Nestled within the modern suburbs of the Dallas area is an oasis of history, where the spirit of the Blackland Prairie pioneers and some of the earliest settlers of Texas still lives on. It’s here that a grand 19th-century mansion stands on a 4.5-acre farm with old-fashioned barns and other structures that recall early life in the Lone Star State.
Needing to brush up on our turn of the century farm and home life history, Girls on Wheels headed to Plano’s Heritage Farmstead and Museum during the December holiday season. The property included the Farrell-Wilson House, original outbuildings (foreman’s cottage, root cellar, curing shed, carriage house, pole barn, and brood house), gardens, barns, wells, and landscapes in their period context.
The first step of our journey into the past was our docent-led tour of the majestic two-story home giving us a glimpse into celebrating the holidays during the Victorian era complete with sights, scents, and sounds of the times. The exhibit told the story of a family gathered together at Christmas time to trim the tree, listen to stories, and celebrate their faith.
The house was beautifully decorated for the holidays, and we found wonderful surprises in every room. The Christmas tree had a flowing ribbon topper, popcorn/cranberry garland, candles for illumination, and homemade ornaments made from food. Holiday music from the 1800s could be heard in the music room, along with a lovely display of beautiful Christmas letters with penny post stamps and the history of the first Christmas card. The gorgeous dining room was lavishly set with Christmas fare including plum “figgy” pudding and red velvet cake.
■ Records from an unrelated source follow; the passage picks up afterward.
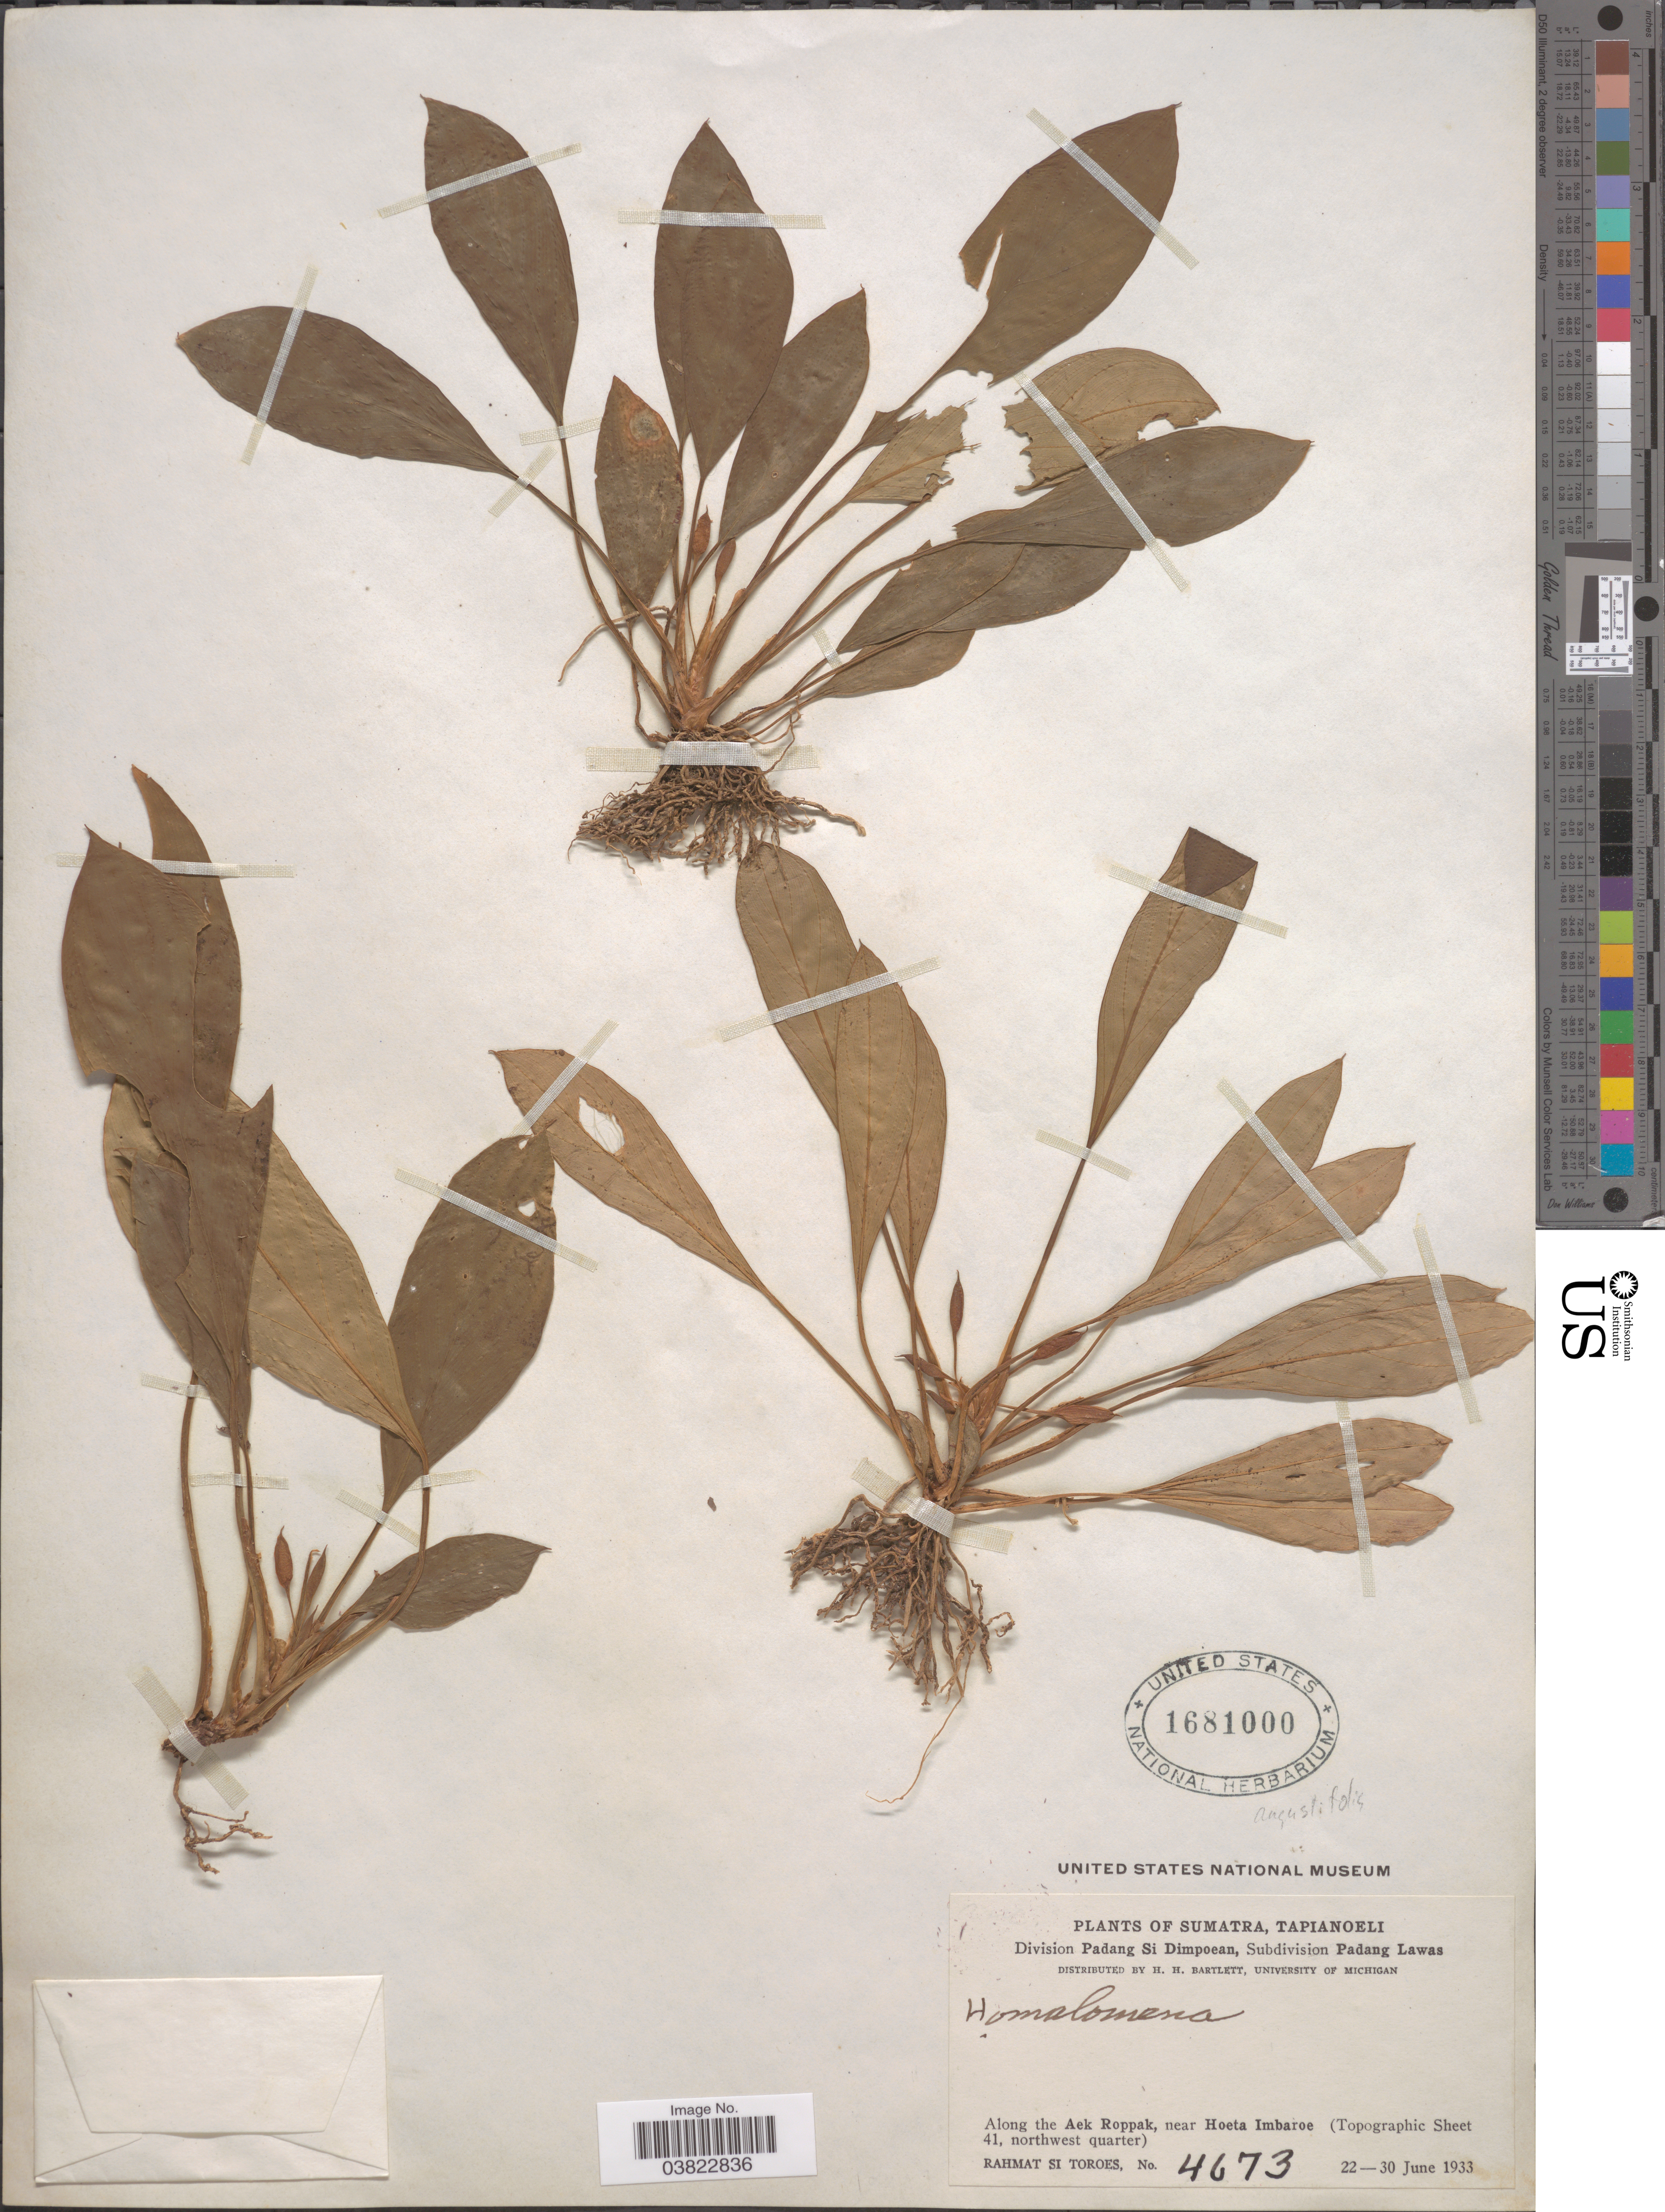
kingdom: Plantae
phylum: Tracheophyta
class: Liliopsida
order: Alismatales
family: Araceae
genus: Homalomena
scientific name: Homalomena angustifolia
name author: (Jack) Hook. f.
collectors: Rahmat Si Boeea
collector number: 4673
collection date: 1933-06-22/1933-06-30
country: Indonesia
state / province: Sumatra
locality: Tapianoeli. Division Padang Si Dimpoean, Subdivision Padang Lawas. Along the Aek Roppak, near Hoeta Imbaroe (Topographic Sheet 41, northwest quarter).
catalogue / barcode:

We experienced, discovered, and explored the families who once called this property home – from its beginnings as a farm for the tumultuous Farrell family, to its time as the home of the world-renowned sheep breeder, daughter Ammie Wilson. The two matriarchs, Mary Alice (mother) and Ammie (daughter), were both fiercely independent, strong-willed, charismatic, renegade women who forged a life beyond the standard “female roles” deemed appropriate by society and succeeded in a male-driven world.
Everyday life and technology have changed dramatically since Hunter and Mary Alice Farrell built their home here in 1891 along Plano’s Pitman Creek. Yet, some things remain constant – women achieving great successes in their lives and girlfriends still loving to spend time together today just as much as they did over 100 years ago. This unique holiday outing celebrating with friends kept the good vibes going throughout the season. We made it a December to remember.